Neither system works for middle-sized societies (and possibly large societies with weak central control). If the society is not large enough to support a central government, but too large for everyone to have a stake in everything, it collapses in internecine fighting.
It's worrying, because it suggests there might be some issues with democracy as a method of government. An elected leader may not have the same incentive to protect the entire nation that a king has, since his time in office is limited. In theory, that might encourage looting the nation while you can. In practice, we've seen it happen exactly that way, time and again.
And with our level of technology, the "society" must be global if we hope to protect the commons. Limiting our emissions will do little good if China decides to burn all the cheap coal they can get ahold of. A nuclear war that breaks out in the Middle East could rain radiation on the entire world, or worse.
I think Newman is right. Capitalism is a great system for quickly exploiting natural resources, but it won't work in resource-limited world.
Damned if I know what will, though.
In a very large one the king or other ruler can isolate themselves from most of the country. Democratically replaced leaders have to retire somewhere and who would want to do that as a refugee? It would be quite boring for them in a small enclave surrounded by people who hate them. This means that you do not want to have jet set party in any mega city people as your leaders...
The level above this is tricky. EU is one try for a continent wide solution for this problem. A good start is to see to that everything is owned by some country and that countries gang up on those who relese polutant into other countries seas etc.
I think capitalism also can exploit change and leftover resources like assets from bankrupt companies.
WOW!!!!!
Go figure.
This is not a hard thing. The economic system of a country can be separate from the political system.
So quit conflating dictatorship with any other system than capitalism.
I would like to point out that there have been systems of economic organization other than capitalism that worked just fine. The anarchists of Andalusia come to mind.

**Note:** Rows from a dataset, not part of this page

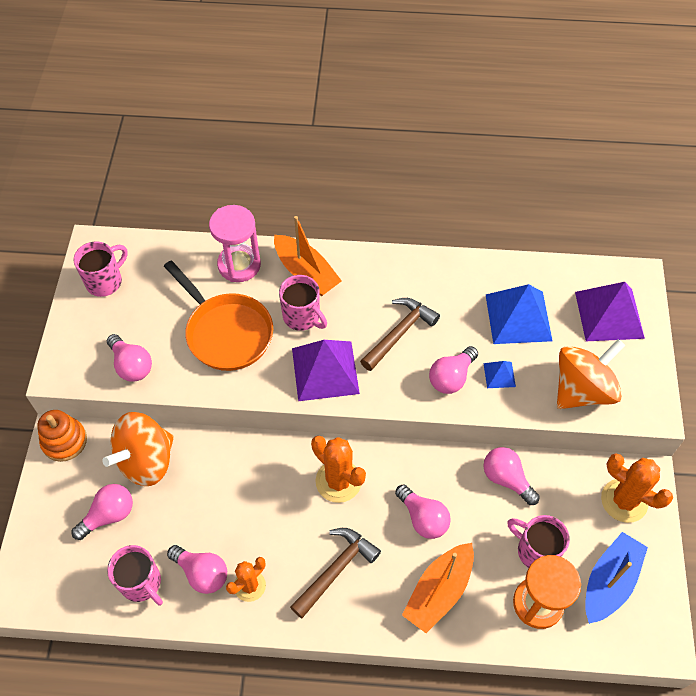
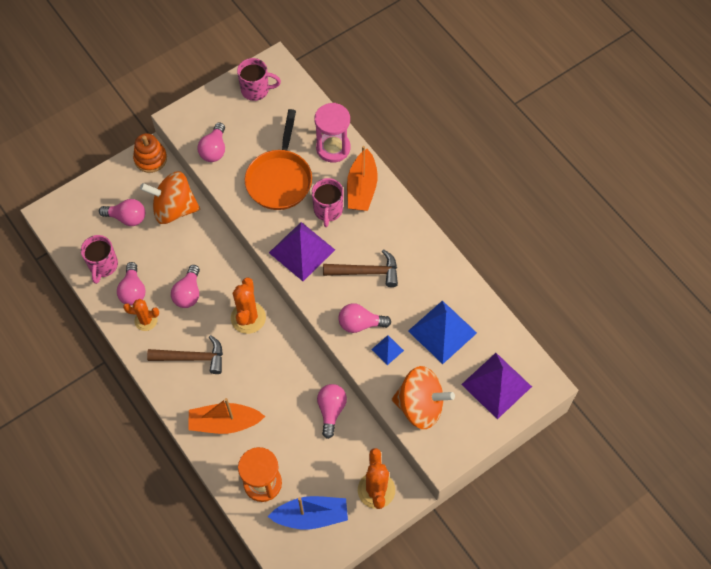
camera: 50 degrees right, 5 degrees up
(423, 518) = (264, 381): pink light bulb -> pink light bulb (188, 293)
(535, 551) = (296, 459): pink mug -> none

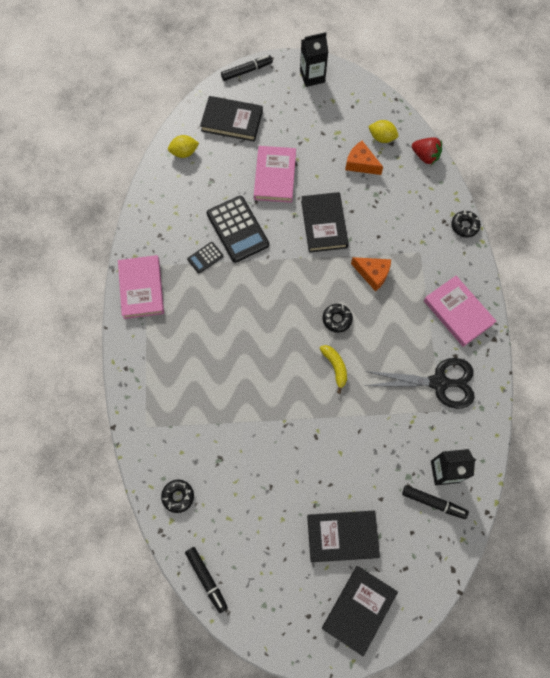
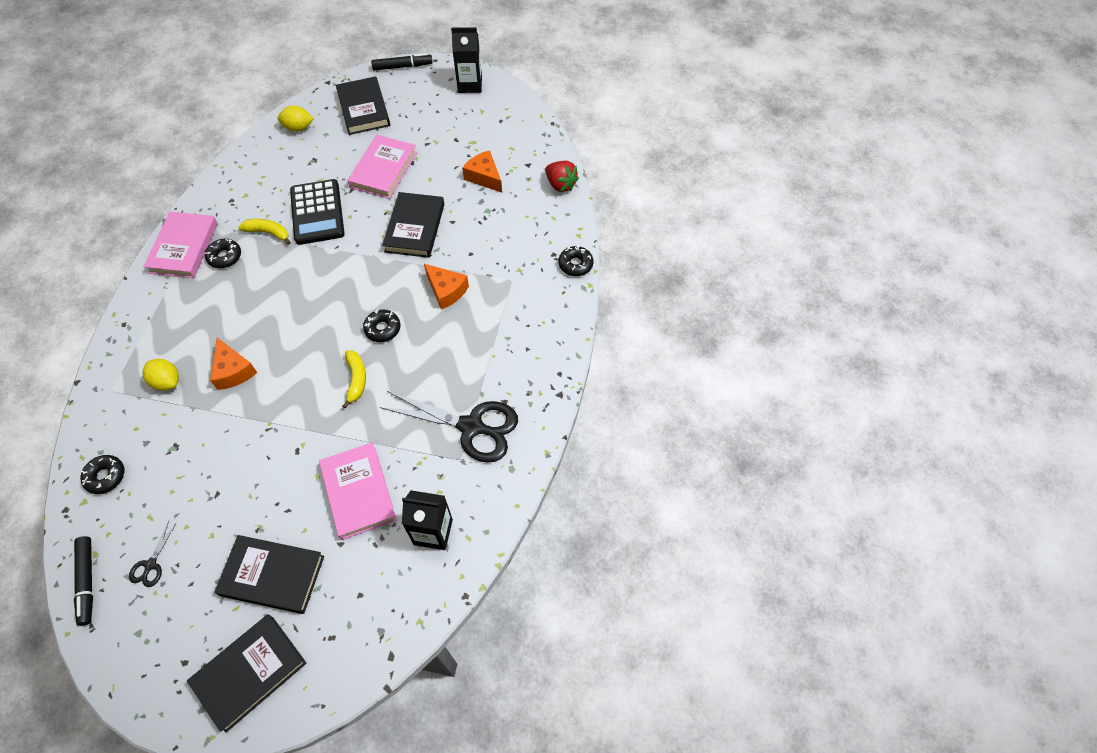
camera: 15 degrees right, 10 degrees down
(180, 288) = (225, 257): none -> black donut
(205, 258) = (268, 233): black calculator -> yellow banana
(232, 121) = (363, 109): black book -> black book turned 45 degrees clockwise
(235, 385) = (233, 371): none -> orange cheese
(248, 553) = (151, 565): none -> black scissors
(382, 138) = (519, 157): yellow lemon -> yellow lemon (167, 381)
(433, 502) = (403, 566): black marker -> none
(458, 312) = (528, 354): pink book -> pink book (358, 492)

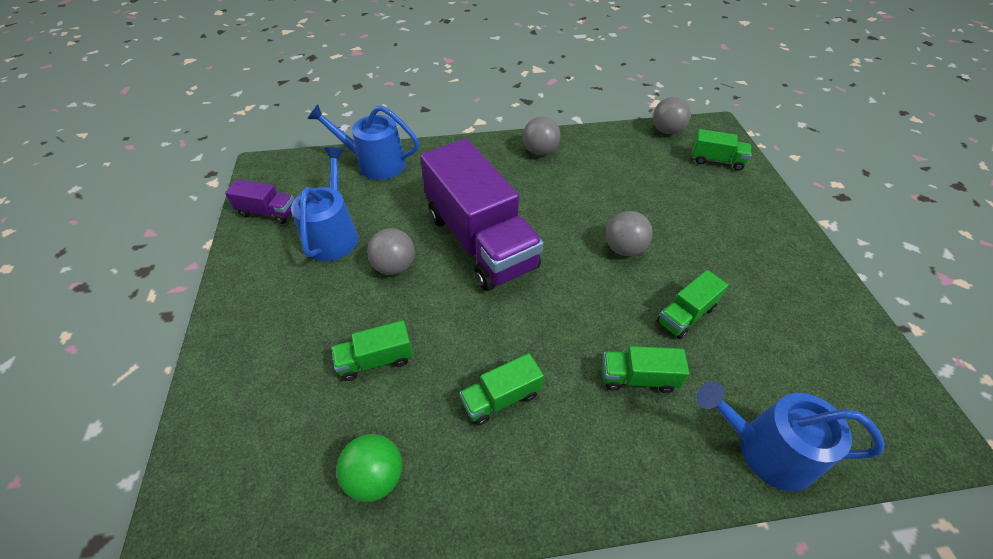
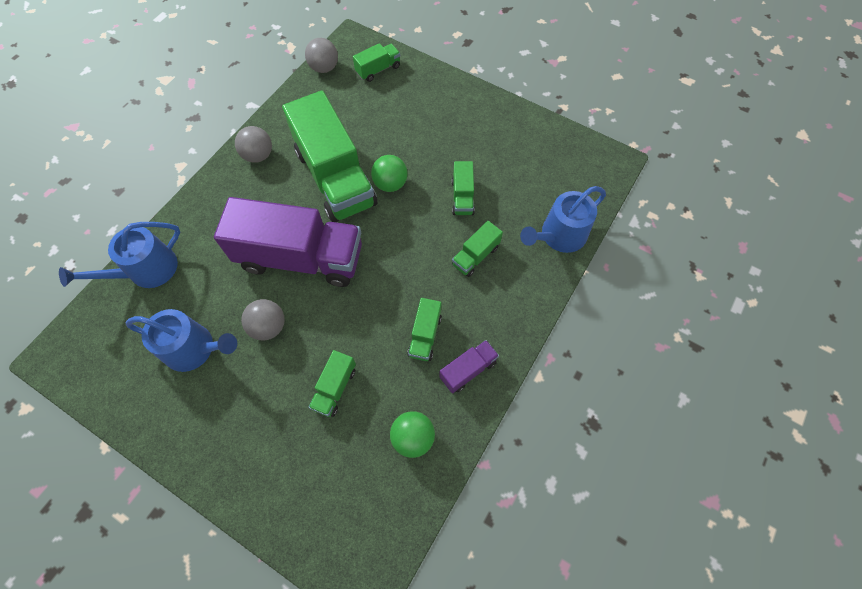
camera: 50 degrees left, 15 degrees up
(268, 212) = (117, 382): purple truck -> purple truck (468, 370)
(333, 235) = (194, 349): blue watering can -> blue watering can turned 150 degrees clockwise
(581, 208) = (335, 178): none -> green truck
(624, 249) = (390, 184): grey ball -> green ball

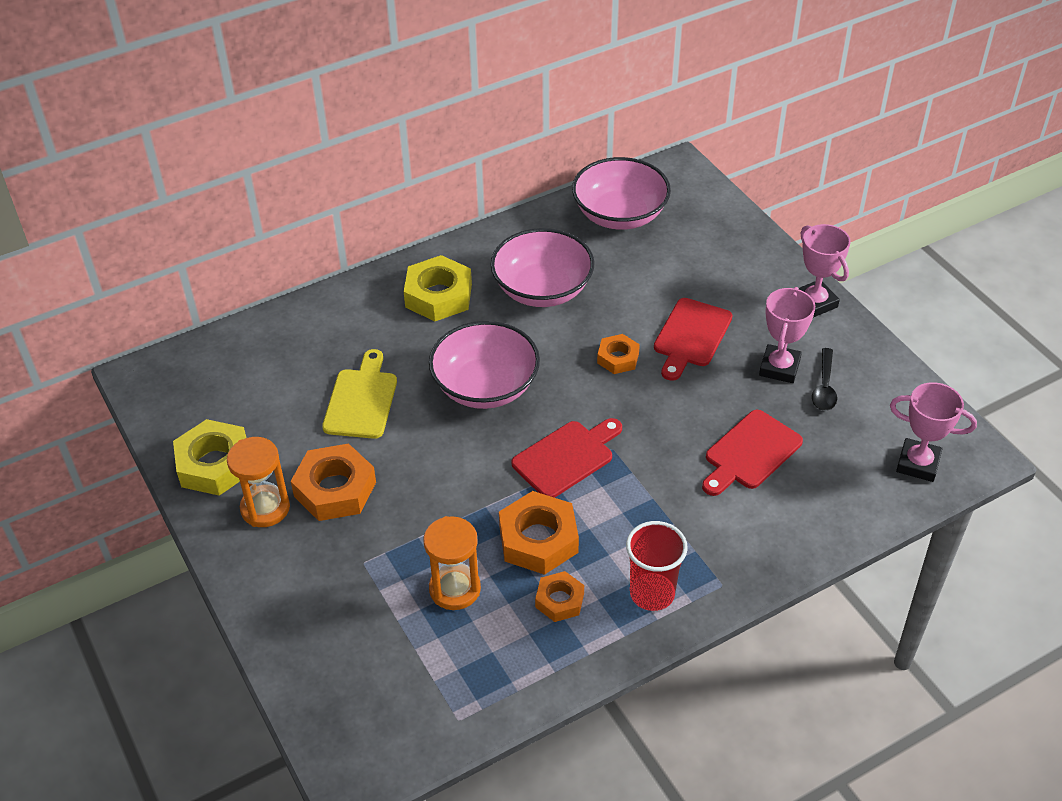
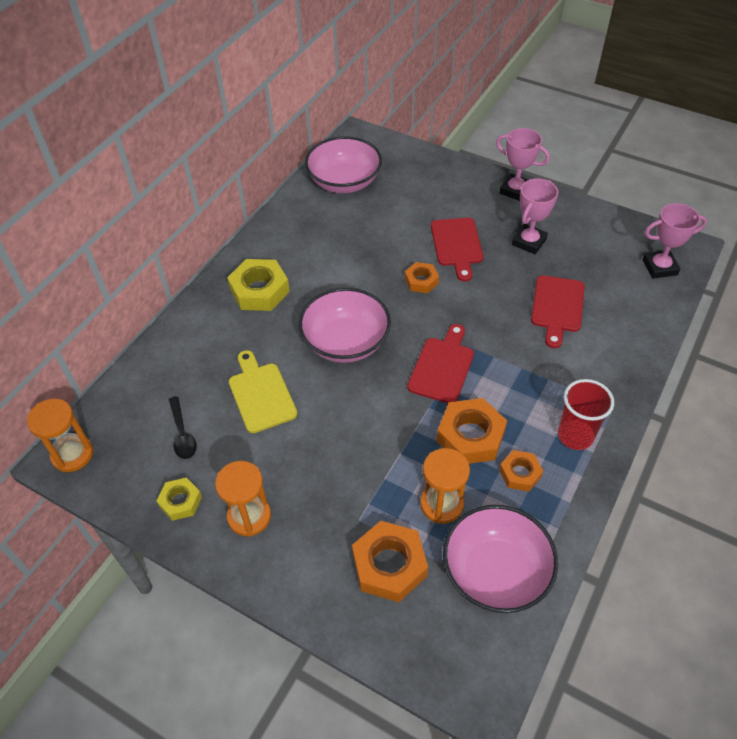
camera: 30 degrees left, 5 degrees up
(152, 376) = (72, 454): none -> orange hourglass
(214, 464) = (180, 501): yellow nut -> yellow nut, size x0.58
(335, 489) = (293, 473): orange nut -> orange nut (389, 565)
(542, 289) = (331, 255): pink bowl -> pink bowl (495, 572)
(779, 367) = (529, 242): pink trophy -> pink trophy turned 45 degrees clockwise
(824, 387) = (566, 243): black spoon -> black spoon (182, 434)

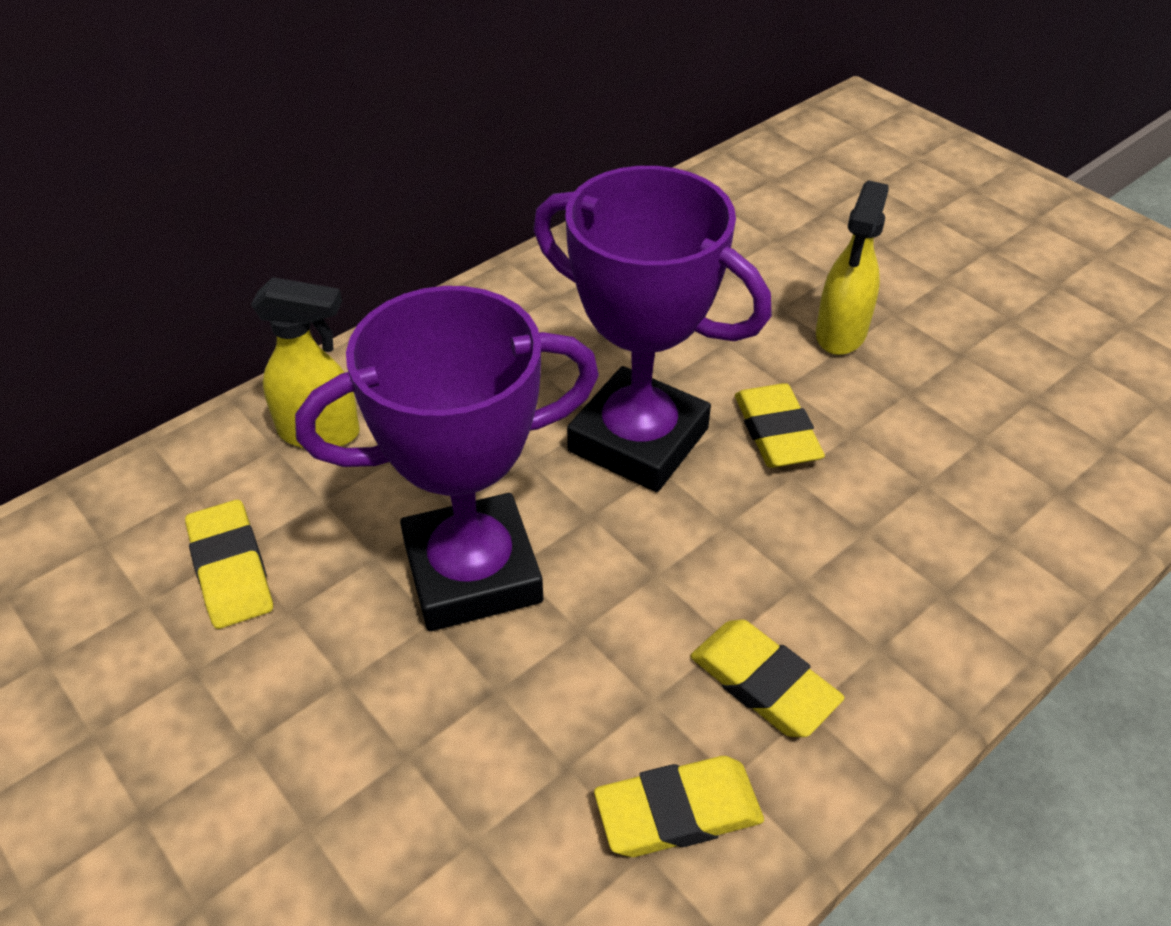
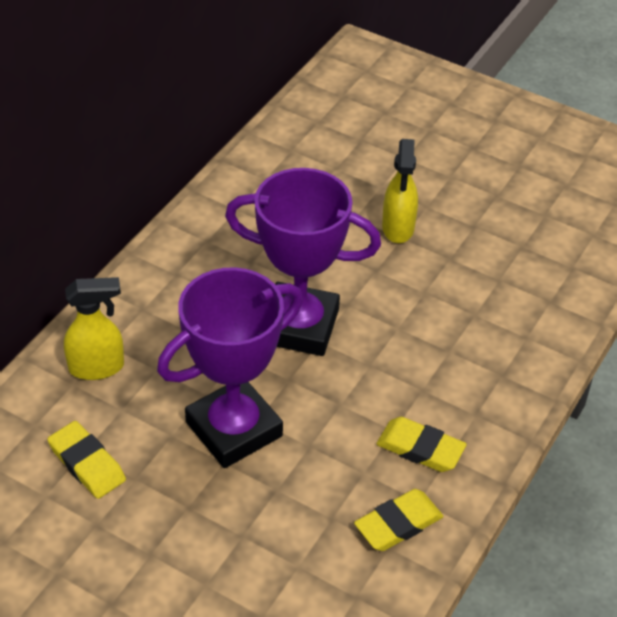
camera: 20 degrees left, 0 degrees up
(776, 432) = (380, 302): yellow eraser -> none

It is unfortunate that the people in this forum are ignorant of history. (Please don't start in with how you know all about the history of communism or some such nonsense.) People educated in the US school system seem to believe that there was no human history before television was invented. So sad.
My point is that we are in a situation no society has been in before, due to the power of our technology. Certainly, people have died due to the ecological mistakes of other societies before (as Diamond points out with regard to Pitcairn and Henderson Islands). But we're at a whole new level now. We cannot just ignore what China or Russia or Israel or Iran decide to do, because what they do could end up exterminating us all.